Built for clarity rather than cinematic excitement, Harvest of Empire (2012), screening Sunday as part of the One World Film Festival, is a straightforward and important lesson in regional politics, from economic interconnections to covert operations.
Based on the book by Democracy Now cohost Juan González, the film presses past the distortions and prejudices that are shaping much of the immigration debate in the United States.

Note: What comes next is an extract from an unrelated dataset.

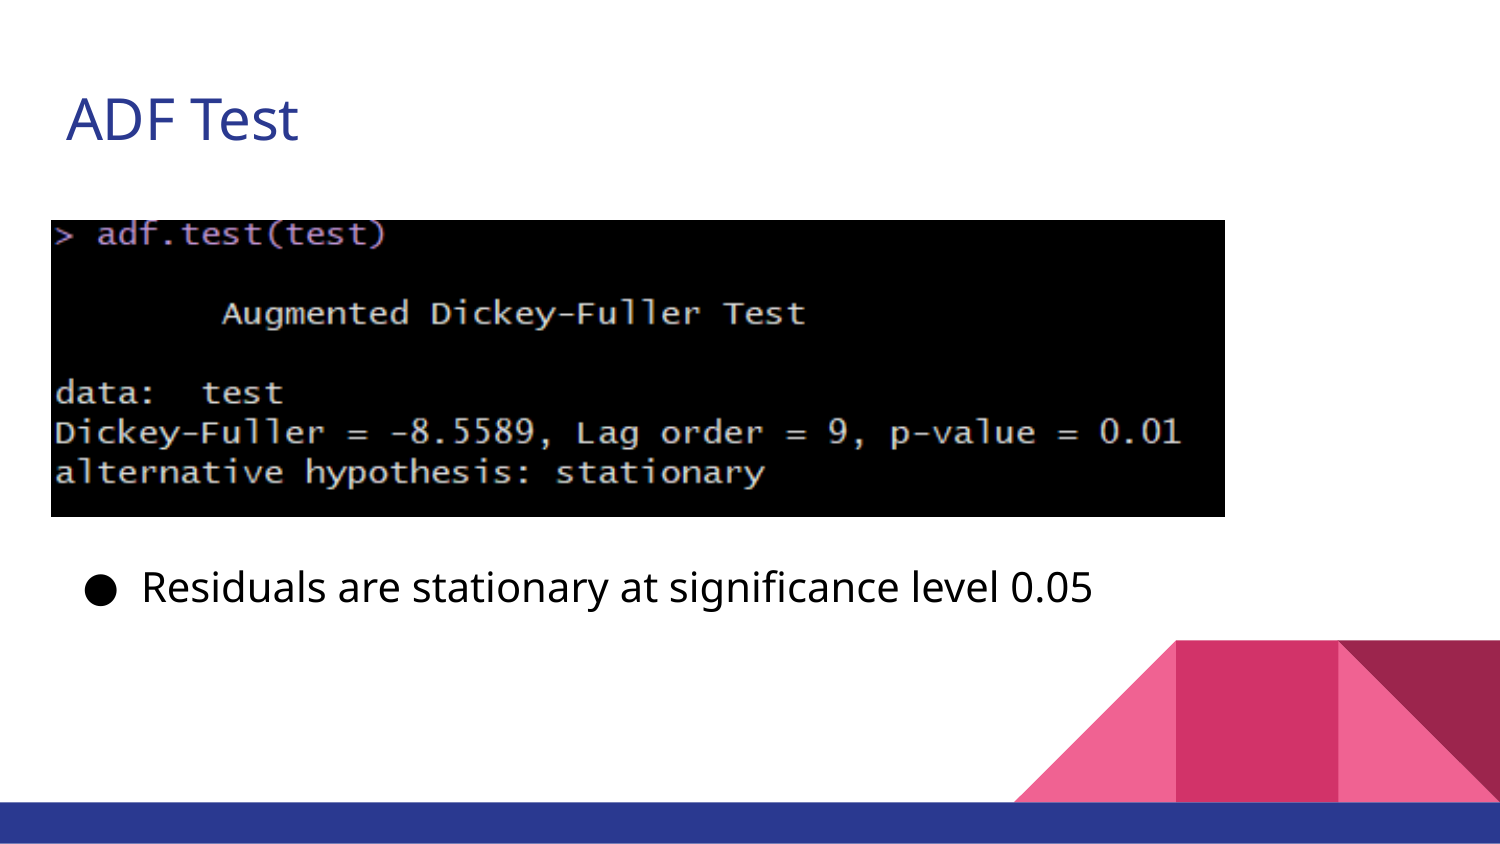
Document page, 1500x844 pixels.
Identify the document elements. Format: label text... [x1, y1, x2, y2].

title ADF Test [51, 67, 1449, 167]
text_box Residuals are stationary at significance level 0.05 [51, 545, 1151, 626]
picture [50, 219, 1226, 517]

It lays out a historical overview of U.S. policy in Latin America, illuminating its direct role in decades of northward migration by millions of people.
Talking-head interviews with a wide range of accomplished Latinos vary in their impact, but collectively they form a portrait that belies the image of a demonized other.

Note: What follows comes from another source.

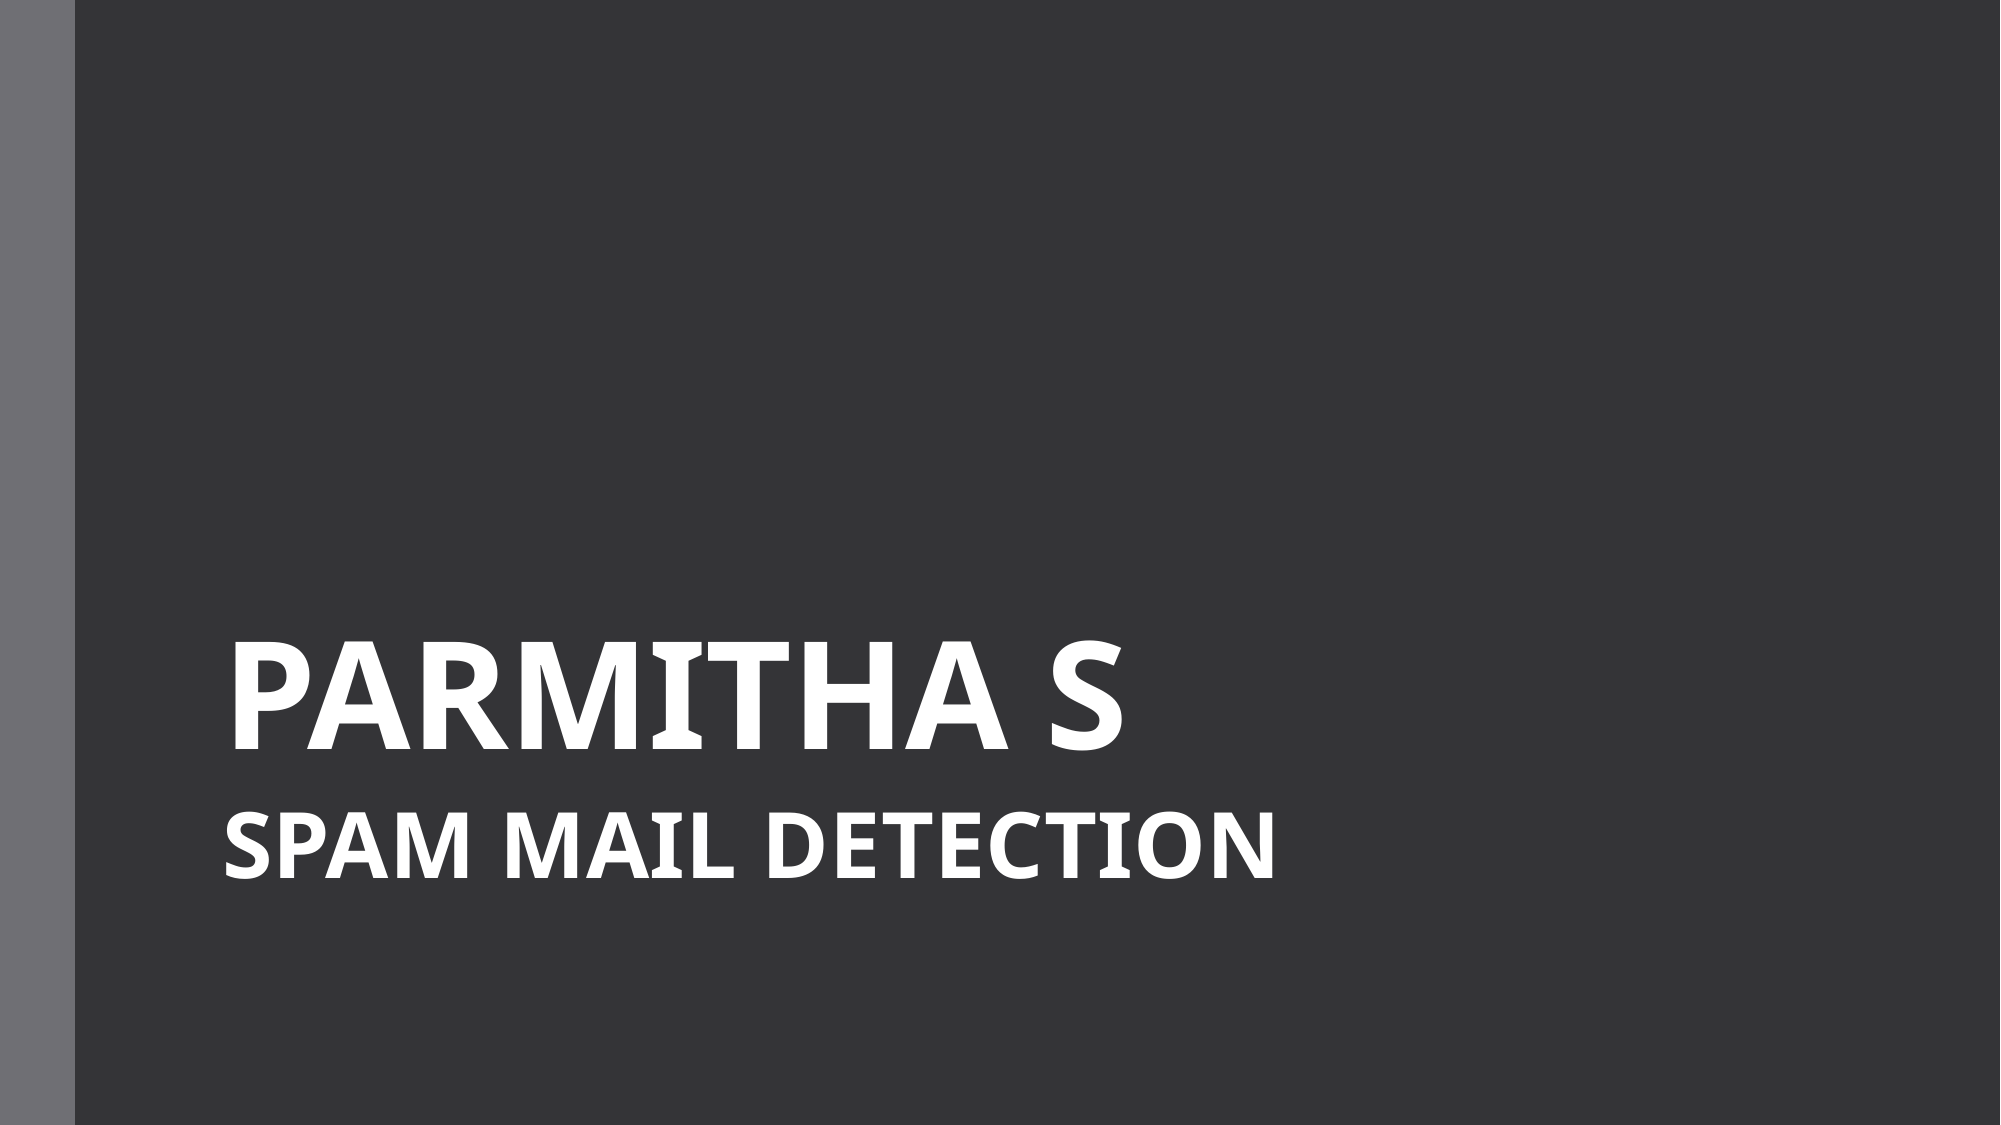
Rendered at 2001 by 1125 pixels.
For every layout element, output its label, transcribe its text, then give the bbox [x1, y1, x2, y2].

Directors Peter Getzels and Eduardo López and author González also present cogent statistics — including the fact that since at least 1820, Mexico has been the source of more legal immigrants to the United States than any other country.

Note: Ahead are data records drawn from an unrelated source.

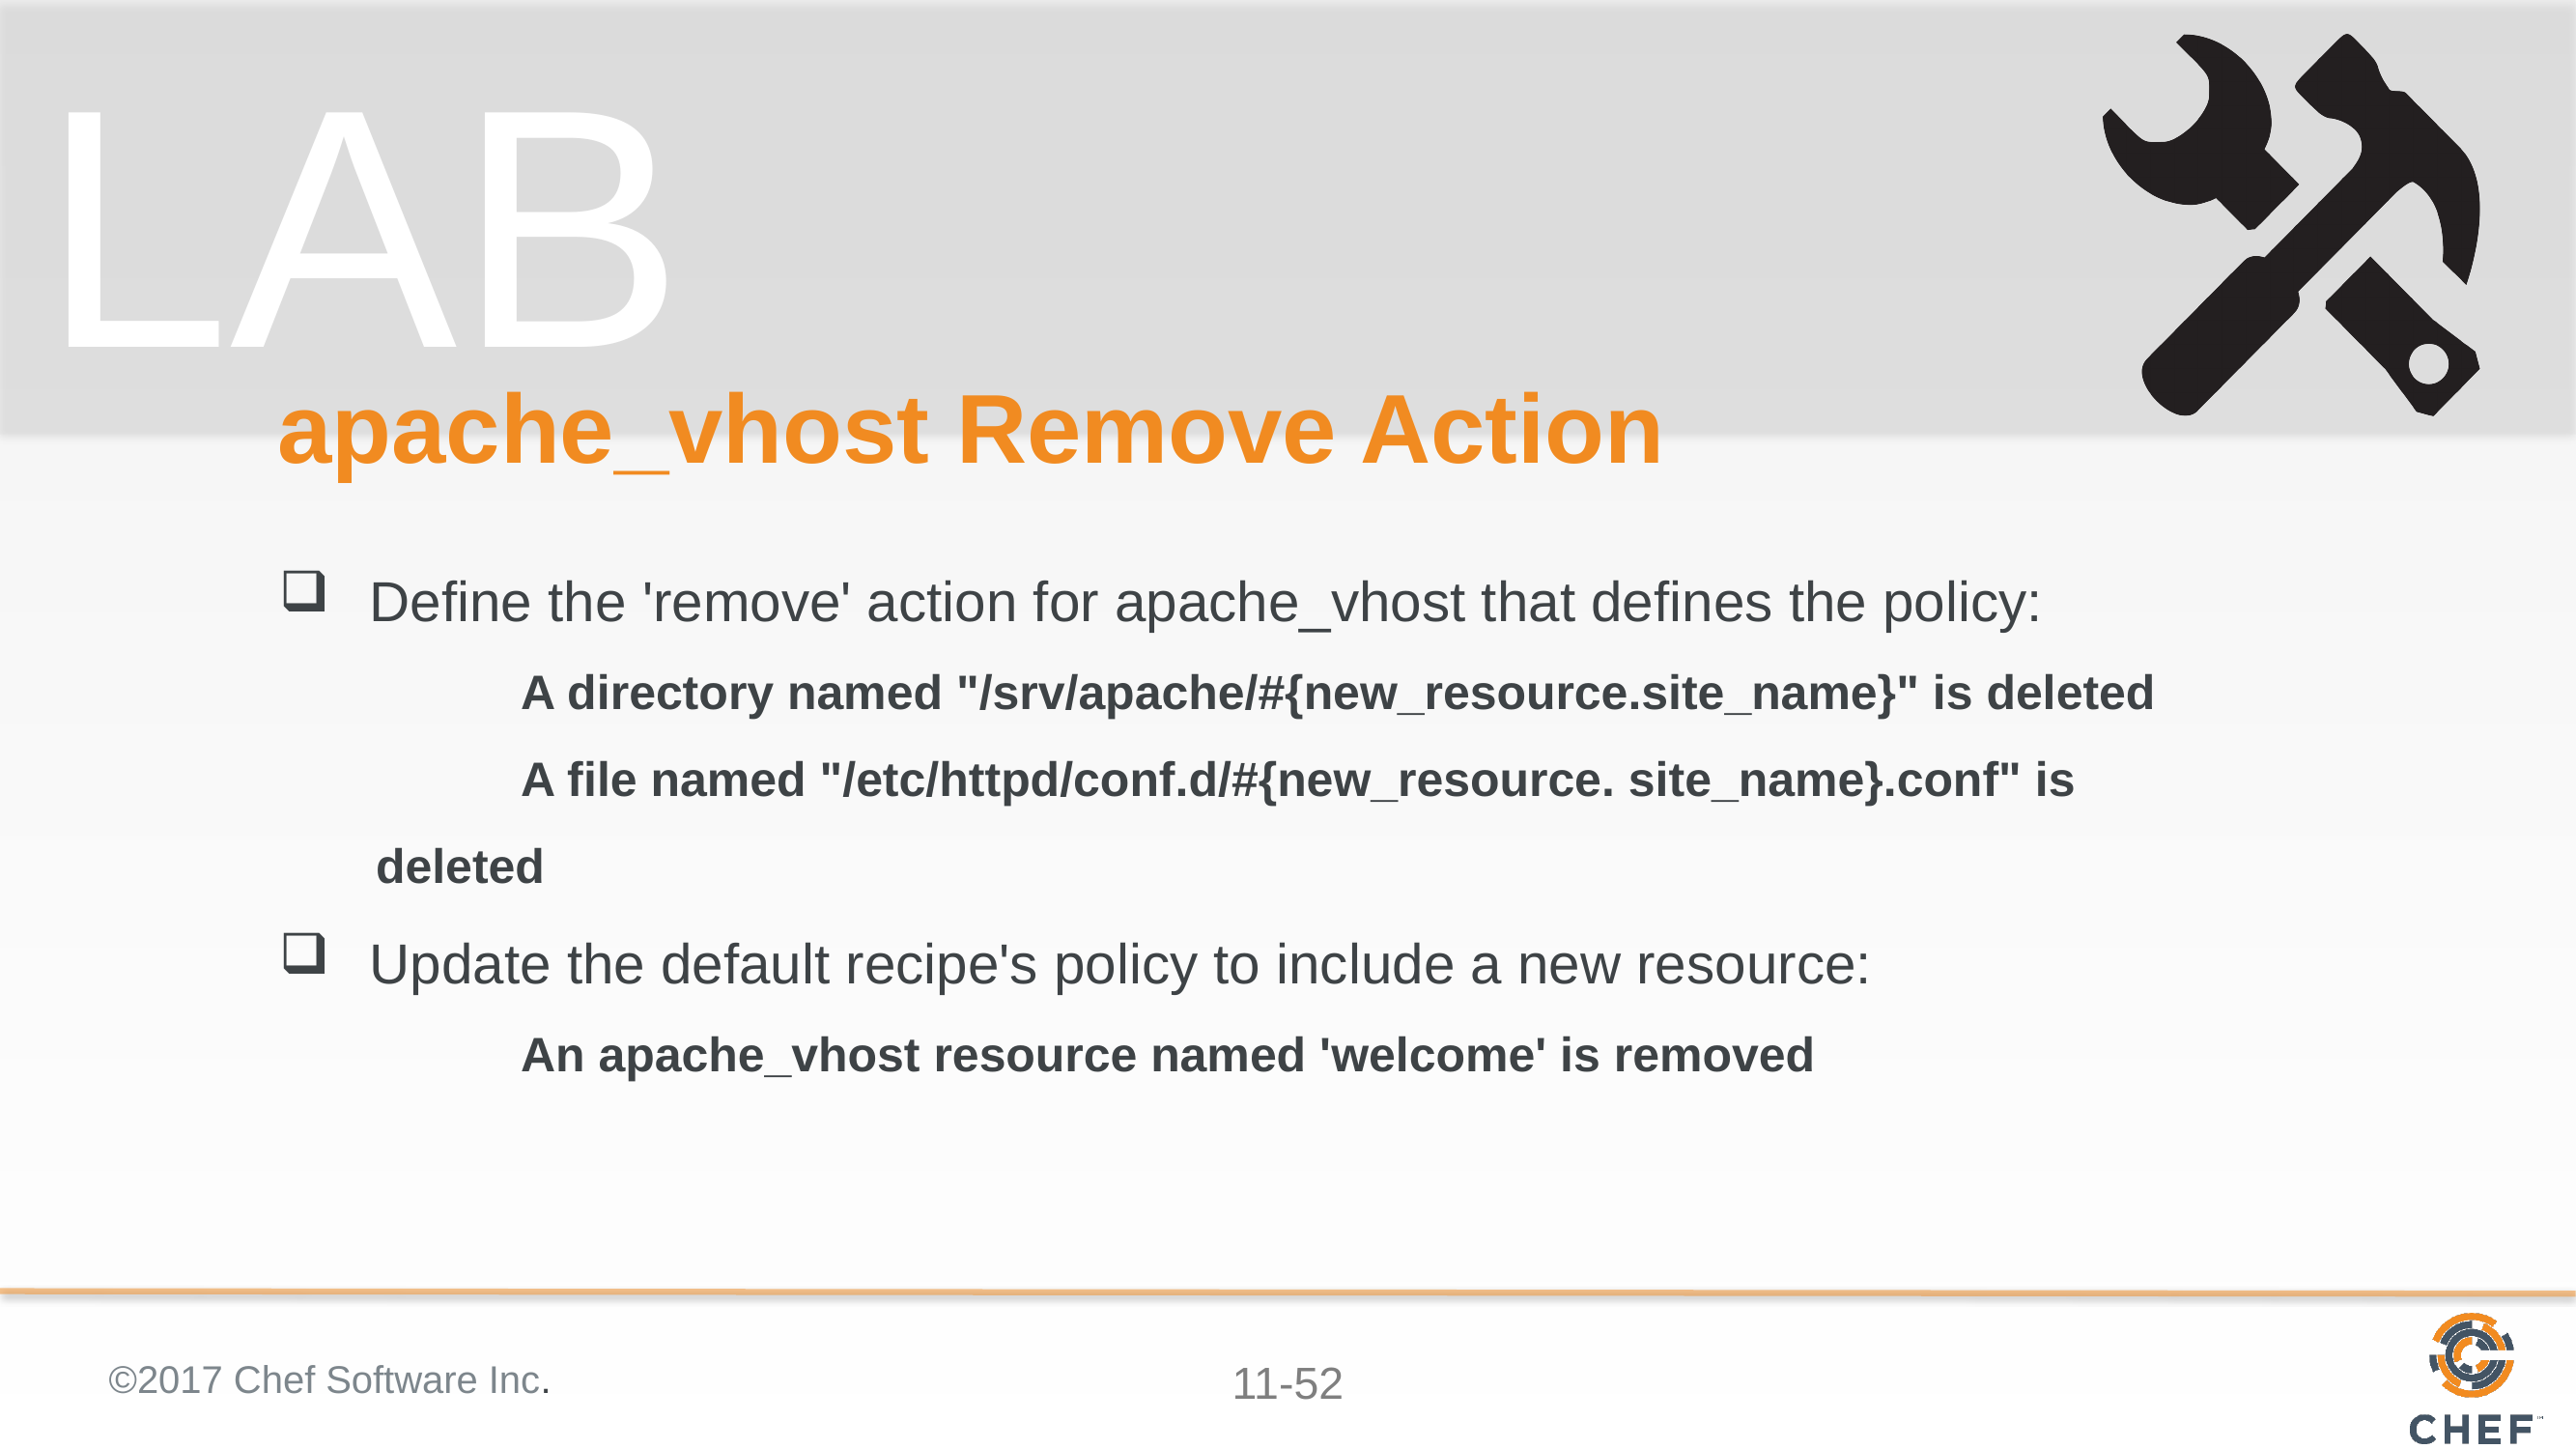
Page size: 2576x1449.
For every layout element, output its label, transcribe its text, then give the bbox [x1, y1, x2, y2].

picture [2399, 1297, 2551, 1449]
picture [2103, 34, 2485, 416]
subtitle Define the 'remove' action for apache_vhost that defines the policy: A directory named "/srv/apache/#{new_resource.site_name}" is deleted A file named "/etc/httpd/conf.d/#{new_resource. site_name}.conf" is deleted Update the default recipe's policy to include a new resource: An apache_vhost resource named 'welcome' is removed [265, 516, 2217, 1268]
title apache_vhost Remove Action [263, 363, 2218, 499]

Mexico is one of six nations whose ties to the States are explored; also profiled is Puerto Rico, in its still-thorny limbo between independence and statehood. The United States imposed citizenship on Puerto Ricans just in time for World War I conscription, the filmmakers point out, and they go on to trace the not unrelated pattern of recruiting expendable work forces from Mexico — valuable but not valued.
Though its snapshot approach is uneven, Harvest is a valuable resource: a good starting point for a fuller perspective on this nation of immigrants.
One World Film Festival: 'Harvest of Empire'
No MPAA rating. Harvest of Empire. 1:33.
When: 2 p.m. March 10
Where: Central Library Farish Theater, 140 E. Main St.